NBA teams
Ramona Shelburne, ESPN Senior Writer 9y

Boring doesn't suit Lakers, Knicks

NBA, Los Angeles Lakers, New York Knicks

LOS ANGELES -- The jokes are too easy now to be funny anymore. The snickers have subsided. Shoot, the Los Angeles Lakers and New York Knicks have been so bad for so long this season, nobody even groans. And besides, no joke could be funnier than the product on the court (!). See, not really funny now.

Mostly people in both cities -- and the league as a whole -- just ignore them outside of the occasional Carmelo Anthony or Kobe Bryant update. Most of their games -- including the Knicks' 101-94 win over the Lakers on Thursday night -- have been dropped from the national television schedule. In most other years, this would be alarming. But this season has been so ugly, it almost feels compassionate to let the two franchise fade away quietly without calling extra attention to their misery.

Almost ...

These are still the Lakers and the Knicks. The NBA's glamour franchises in Los Angeles and New York. They don't have to be good, but they're at least supposed to be relevant.

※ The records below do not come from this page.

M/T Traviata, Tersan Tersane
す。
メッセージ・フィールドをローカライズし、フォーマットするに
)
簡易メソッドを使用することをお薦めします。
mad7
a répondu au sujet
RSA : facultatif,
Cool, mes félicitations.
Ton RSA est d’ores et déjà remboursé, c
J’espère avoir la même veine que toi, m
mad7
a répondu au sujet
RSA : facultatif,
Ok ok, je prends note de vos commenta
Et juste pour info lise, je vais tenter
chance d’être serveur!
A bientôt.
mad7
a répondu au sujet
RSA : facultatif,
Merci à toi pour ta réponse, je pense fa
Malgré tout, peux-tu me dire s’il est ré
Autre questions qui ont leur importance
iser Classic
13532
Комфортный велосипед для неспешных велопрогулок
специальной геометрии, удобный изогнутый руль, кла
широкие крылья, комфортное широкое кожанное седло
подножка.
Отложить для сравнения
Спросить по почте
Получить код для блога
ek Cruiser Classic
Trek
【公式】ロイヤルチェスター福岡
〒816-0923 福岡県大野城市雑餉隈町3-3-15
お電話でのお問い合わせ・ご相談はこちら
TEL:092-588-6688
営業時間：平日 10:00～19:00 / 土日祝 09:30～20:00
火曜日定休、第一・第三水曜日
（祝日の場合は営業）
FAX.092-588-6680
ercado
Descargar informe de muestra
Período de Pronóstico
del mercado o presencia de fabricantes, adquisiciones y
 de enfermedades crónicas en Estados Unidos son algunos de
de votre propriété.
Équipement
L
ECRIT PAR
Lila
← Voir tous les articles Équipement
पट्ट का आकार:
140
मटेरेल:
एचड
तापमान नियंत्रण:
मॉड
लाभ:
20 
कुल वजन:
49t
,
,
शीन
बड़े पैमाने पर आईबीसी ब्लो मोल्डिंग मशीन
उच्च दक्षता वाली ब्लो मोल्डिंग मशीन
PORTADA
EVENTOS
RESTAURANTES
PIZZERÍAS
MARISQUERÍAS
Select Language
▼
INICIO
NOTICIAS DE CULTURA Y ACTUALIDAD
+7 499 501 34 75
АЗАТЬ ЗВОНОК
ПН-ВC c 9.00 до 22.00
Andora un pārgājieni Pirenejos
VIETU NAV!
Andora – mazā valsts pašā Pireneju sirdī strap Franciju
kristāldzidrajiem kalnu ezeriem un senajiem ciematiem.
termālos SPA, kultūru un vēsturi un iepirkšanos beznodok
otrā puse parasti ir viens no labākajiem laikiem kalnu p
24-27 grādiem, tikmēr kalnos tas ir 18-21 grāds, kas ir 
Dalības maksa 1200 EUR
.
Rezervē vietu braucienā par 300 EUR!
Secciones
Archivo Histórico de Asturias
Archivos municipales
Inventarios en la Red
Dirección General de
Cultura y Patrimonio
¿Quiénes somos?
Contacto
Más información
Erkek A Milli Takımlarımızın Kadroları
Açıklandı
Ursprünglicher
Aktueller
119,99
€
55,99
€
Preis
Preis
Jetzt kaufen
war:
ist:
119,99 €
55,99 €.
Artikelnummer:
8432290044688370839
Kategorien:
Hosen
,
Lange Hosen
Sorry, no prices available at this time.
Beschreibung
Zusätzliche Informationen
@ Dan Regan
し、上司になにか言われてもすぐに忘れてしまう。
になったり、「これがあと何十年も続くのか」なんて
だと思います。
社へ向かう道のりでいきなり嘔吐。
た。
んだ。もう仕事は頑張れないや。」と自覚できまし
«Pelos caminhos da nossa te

The NBA needs that, right?

"I don't know, ask the league I guess what it means for them," Knicks coach Derek Fisher said. "It sounds like business is pretty good. The game is growing around the world. So I don't know if it's about a particular team or market having to do well if 400 million people in China are watching the game. I think all of that has changed and it's more about putting a good product on the floor."

There's not a person in either organization who would make an honest argument that the product on the Staples Center floor Thursday night was in any way good. Competitive is about the best either team can do on any given night.

"Some of it is that they're not talented enough to win a 48-minute game," Knicks president Phil Jackson said. "We understand that. But they can be competitive, and that's what we want to see."

Thursday night, both teams met that incredibly low standard. But that didn't make it a good basketball game. Honestly, the most entertaining moment of the night came when Jackson made his way down to the second row to sit next to his fiancée, Lakers president Jeanie Buss.

But mostly, as Fisher said very bluntly before the game, "if this game meant something then maybe there would be more emotion."

He's right. And that's exactly what is so disturbing about the situation. It literally doesn't resonate. It doesn't matter. Kobe Bryant, Phil Jackson, Jeanie Buss, Byron Scott, Kurt Rambis and Derek Fisher were all in the same building and there was absolutely no drama. No intrigue. Not much to talk about.

And if there's one thing people who live in Hollywood know, the time to worry about your career isn't when people give you bad reviews, it's when they stop reviewing you at all.

That's where the Lakers and Knicks find themselves at this moment. Down and out in lottery hell. And worst of all -- boring.

The big question for each isn't so much when they can get back on top, but how long it will take to become relevant again?

Jackson gave a window into his thinking Thursday morning when he said the Knicks don't have time to wait for whomever they draft this year to develop into a star. They need to rebuild through free agency -- stat.

"What we're trying to do is look at what advancement there can be in the short term," Jackson said. "How quickly we can recover and get back in the hunt."

Part of that sense of urgency is Jackson's own window. He's a 69-year-old former NBA player with the scar tissue to prove it. You get the sense that five-year contract he signed is the only one he'll really be able to fulfill. He can't sit around and wait three years for a lottery pick to blossom and resurrect the Knicks. He's got to do something of consequence this summer to turn things around appreciably. His health -- and his reputation -- can't take another year of this.

That reputation, the one built on 11 titles and Zen philosophies and wry smiles, is why the Knicks paid him $60 million to take over. It's why -- despite the Knicks' bad contracts and lack of assets to measurably change things -- there was a genuine curiosity about him in this new role. Maybe his star power was enough to attract free agents. Maybe he'd lead Carmelo Anthony on a guided meditation and unlock his talents the way he did with Michael Jordan and Kobe Bryant. Maybe his iconoclasm would translate into an edge for outsmarting the new collective bargaining agreement, which was mostly constructed to stop super teams in large markets like the Lakers, Knicks and Heat.

It's essentially the same exceptionalist thinking the Lakers and the Buss family count on when they look for reasons to believe in their future. That their cachet, the residual glitter from 30 years of dominance under their late father, Dr. Jerry Buss, still resonates and sets them apart.

Star power might fade a little, but it's usually more dormant than dead. Get some new highlights, hire a publicist, lose a little weight, take a great small role in a Miramax film that gets people talking again, and you're right back on top.

That's how it's always been for the Lakers and Knicks. That's the way it's been in the NBA, too. But is that the way things were, or how they still are?